### What needs to be done
An exact copy of the lines from the one containing "appear to the recipient." to the end of the records below is required, and nothing else.

### Data for review
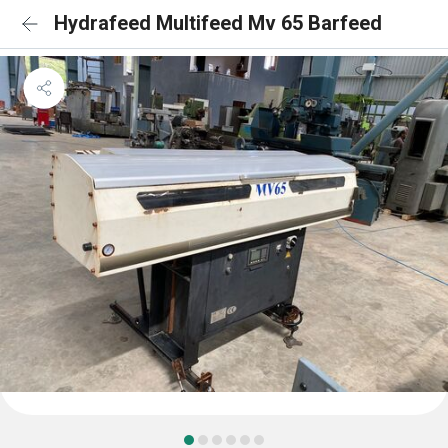
Hydrafeed Multifeed Mv 65 Barfeed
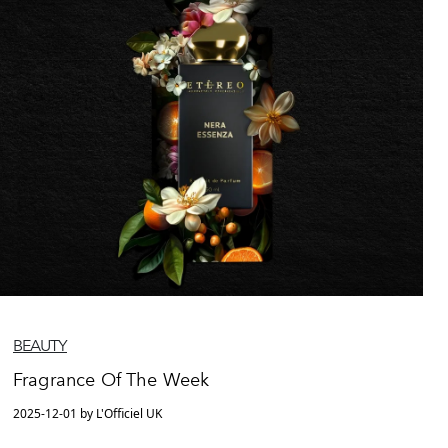
BEAUTY
Fragrance Of The Week
2025-12-01 by L'Officiel UK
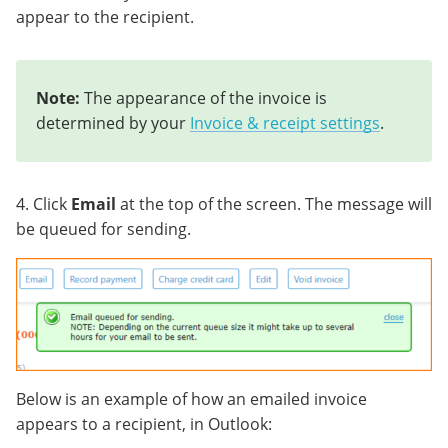
appear to the recipient.
Note:
The appearance of the invoice is
determined by your
Invoice & receipt settings
.
4. Click
Email
at the top of the screen. The message will
be queued for sending.
Below is an example of how an emailed invoice
appears to a recipient, in Outlook:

### Finished exercise
appear to the recipient.
Note:
The appearance of the invoice is
determined by your
Invoice & receipt settings
.
4. Click
Email
at the top of the screen. The message will
be queued for sending.
Below is an example of how an emailed invoice
appears to a recipient, in Outlook:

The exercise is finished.